- YOUR GOAL -
Transcribe the text of every row below, keeping each line as it appears. Leave the pictures out of your answer.

- Page images and the text extracted from them -
※ ※ ※

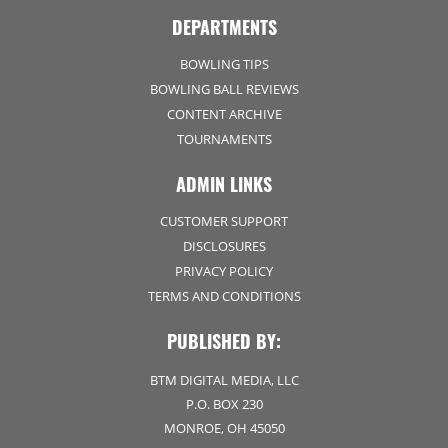
DEPARTMENTS
BOWLING TIPS
BOWLING BALL REVIEWS
CONTENT ARCHIVE
TOURNAMENTS
ADMIN LINKS
CUSTOMER SUPPORT
DISCLOSURES
PRIVACY POLICY
TERMS AND CONDITIONS
PUBLISHED BY:
BTM DIGITAL MEDIA, LLC
P.O. BOX 230
MONROE, OH 45050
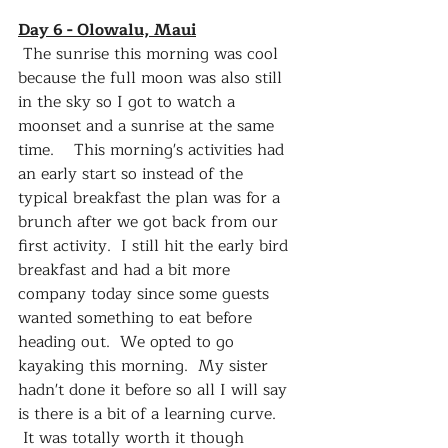
Day 6 - Olowalu, Maui
 The sunrise this morning was cool 
because the full moon was also still 
in the sky so I got to watch a 
moonset and a sunrise at the same 
time.    This morning's activities had 
an early start so instead of the 
typical breakfast the plan was for a 
brunch after we got back from our 
first activity.  I still hit the early bird 
breakfast and had a bit more 
company today since some guests 
wanted something to eat before 
heading out.  We opted to go 
kayaking this morning.  My sister 
hadn't done it before so all I will say 
is there is a bit of a learning curve.  
 It was totally worth it though 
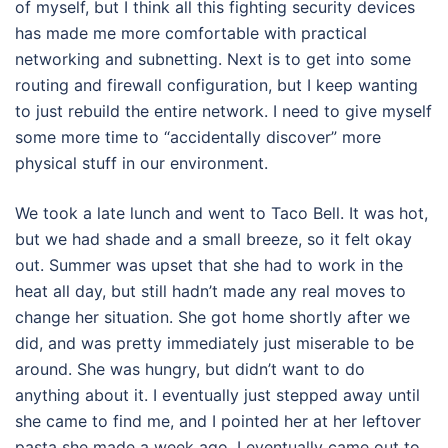
of myself, but I think all this fighting security devices
has made me more comfortable with practical
networking and subnetting. Next is to get into some
routing and firewall configuration, but I keep wanting
to just rebuild the entire network. I need to give myself
some more time to “accidentally discover” more
physical stuff in our environment.
We took a late lunch and went to Taco Bell. It was hot,
but we had shade and a small breeze, so it felt okay
out. Summer was upset that she had to work in the
heat all day, but still hadn’t made any real moves to
change her situation. She got home shortly after we
did, and was pretty immediately just miserable to be
around. She was hungry, but didn’t want to do
anything about it. I eventually just stepped away until
she came to find me, and I pointed her at her leftover
pasta she made a week ago. I eventually came out to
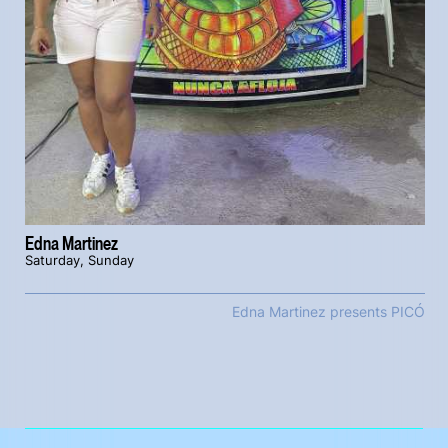
Edna Martinez
Saturday, Sunday
Edna Martinez presents PICÓ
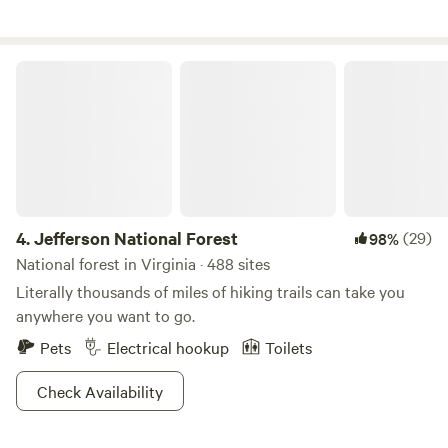
National Park (50 miles)-Many great VineyardsPrince
Michele (3 miles away)Early Mountain (10 miles
away)DuCard (16 miles)Barboursville (24 miles)Horton’s (
Jefferson National Forest
25 miles)Old Rag Mountain which was voted #10 in the Top
25 hikes in the world,(20 miles)Historic homes of Founding
Fathers Thomas Jefferson (Monticello - 41 miles) or James
Madison (Montpelier- 21 miles)
4.
Jefferson National Forest
(29)
98%
National forest in Virginia · 488 sites
Literally thousands of miles of hiking trails can take you
anywhere you want to go.
Pets
Electrical hookup
Toilets
Check Availability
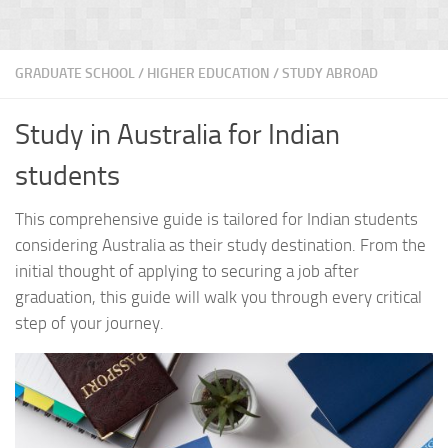
GRADUATE SCHOOL
/
HIGHER EDUCATION
/
STUDY ABROAD
Study in Australia for Indian
students
This comprehensive guide is tailored for Indian students
considering Australia as their study destination. From the
initial thought of applying to securing a job after
graduation, this guide will walk you through every critical
step of your journey.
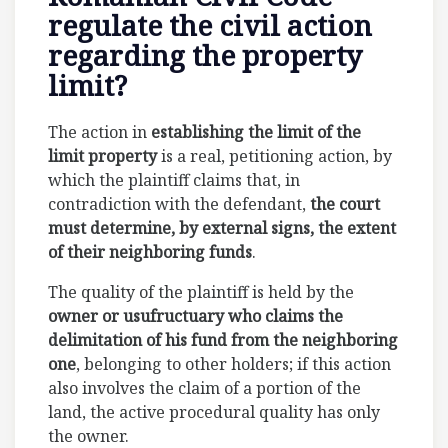
regulate the civil action
regarding the property
limit?
The action in
establishing the limit of the
limit property
is a real, petitioning action, by
which the plaintiff claims that, in
contradiction with the defendant,
the court
must determine, by external signs, the extent
of their neighboring funds
.
The quality of the plaintiff is held by the
owner or usufructuary who claims the
delimitation of his fund from the neighboring
one
, belonging to other holders; if this action
also involves the claim of a portion of the
land, the active procedural quality has only
the owner.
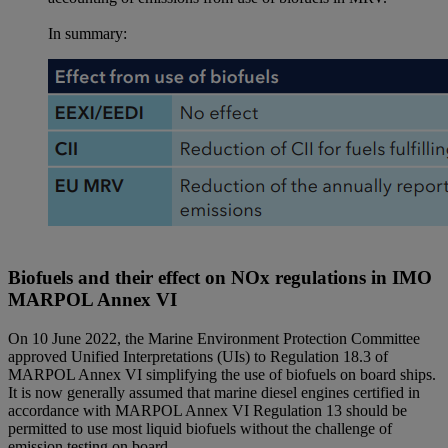
In summary:
Biofuels and their effect on NOx regulations in IMO
MARPOL Annex VI
On 10 June 2022, the Marine Environment Protection Committee
approved Unified Interpretations (UIs) to Regulation 18.3 of
MARPOL Annex VI simplifying the use of biofuels on board ships.
It is now generally assumed that marine diesel engines certified in
accordance with MARPOL Annex VI Regulation 13 should be
permitted to use most liquid biofuels without the challenge of
emission testing on board.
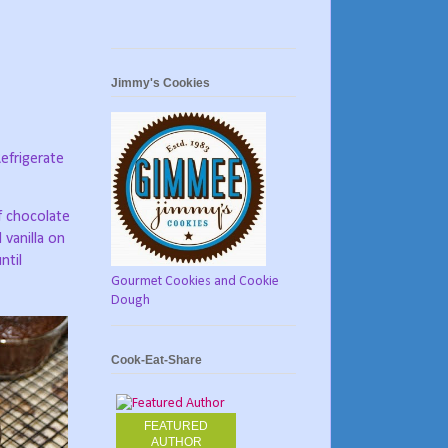
Jimmy's Cookies
efrigerate
f chocolate
 vanilla on
ntil
Gourmet Cookies and Cookie
Dough
Cook-Eat-Share
FEATURED
AUTHOR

※ ※ ※

- EXERCISE RESULT -
DEPARTMENTS
BOWLING TIPS
BOWLING BALL REVIEWS
CONTENT ARCHIVE
TOURNAMENTS
ADMIN LINKS
CUSTOMER SUPPORT
DISCLOSURES
PRIVACY POLICY
TERMS AND CONDITIONS
PUBLISHED BY:
BTM DIGITAL MEDIA, LLC
P.O. BOX 230
MONROE, OH 45050
Day 6 - Olowalu, Maui
 The sunrise this morning was cool 
because the full moon was also still 
in the sky so I got to watch a 
moonset and a sunrise at the same 
time.    This morning's activities had 
an early start so instead of the 
typical breakfast the plan was for a 
brunch after we got back from our 
first activity.  I still hit the early bird 
breakfast and had a bit more 
company today since some guests 
wanted something to eat before 
heading out.  We opted to go 
kayaking this morning.  My sister 
hadn't done it before so all I will say 
is there is a bit of a learning curve.  
 It was totally worth it though 
of myself, but I think all this fighting security devices
has made me more comfortable with practical
networking and subnetting. Next is to get into some
routing and firewall configuration, but I keep wanting
to just rebuild the entire network. I need to give myself
some more time to “accidentally discover” more
physical stuff in our environment.
We took a late lunch and went to Taco Bell. It was hot,
but we had shade and a small breeze, so it felt okay
out. Summer was upset that she had to work in the
heat all day, but still hadn’t made any real moves to
change her situation. She got home shortly after we
did, and was pretty immediately just miserable to be
around. She was hungry, but didn’t want to do
anything about it. I eventually just stepped away until
she came to find me, and I pointed her at her leftover
pasta she made a week ago. I eventually came out to
Edna Martinez
Saturday, Sunday
Edna Martinez presents PICÓ
National Park (50 miles)-Many great VineyardsPrince
Michele (3 miles away)Early Mountain (10 miles
away)DuCard (16 miles)Barboursville (24 miles)Horton’s (
Jefferson National Forest
25 miles)Old Rag Mountain which was voted #10 in the Top
25 hikes in the world,(20 miles)Historic homes of Founding
Fathers Thomas Jefferson (Monticello - 41 miles) or James
Madison (Montpelier- 21 miles)
4.
Jefferson National Forest
(29)
98%
National forest in Virginia · 488 sites
Literally thousands of miles of hiking trails can take you
anywhere you want to go.
Pets
Electrical hookup
Toilets
Check Availability
GRADUATE SCHOOL
/
HIGHER EDUCATION
/
STUDY ABROAD
Study in Australia for Indian
students
This comprehensive guide is tailored for Indian students
considering Australia as their study destination. From the
initial thought of applying to securing a job after
graduation, this guide will walk you through every critical
step of your journey.
regulate the civil action
regarding the property
limit?
The action in
establishing the limit of the
limit property
is a real, petitioning action, by
which the plaintiff claims that, in
contradiction with the defendant,
the court
must determine, by external signs, the extent
of their neighboring funds
.
The quality of the plaintiff is held by the
owner or usufructuary who claims the
delimitation of his fund from the neighboring
one
, belonging to other holders; if this action
also involves the claim of a portion of the
land, the active procedural quality has only
the owner.
In summary:
Biofuels and their effect on NOx regulations in IMO
MARPOL Annex VI
On 10 June 2022, the Marine Environment Protection Committee
approved Unified Interpretations (UIs) to Regulation 18.3 of
MARPOL Annex VI simplifying the use of biofuels on board ships.
It is now generally assumed that marine diesel engines certified in
accordance with MARPOL Annex VI Regulation 13 should be
permitted to use most liquid biofuels without the challenge of
emission testing on board.
Jimmy's Cookies
efrigerate
f chocolate
 vanilla on
ntil
Gourmet Cookies and Cookie
Dough
Cook-Eat-Share
FEATURED
AUTHOR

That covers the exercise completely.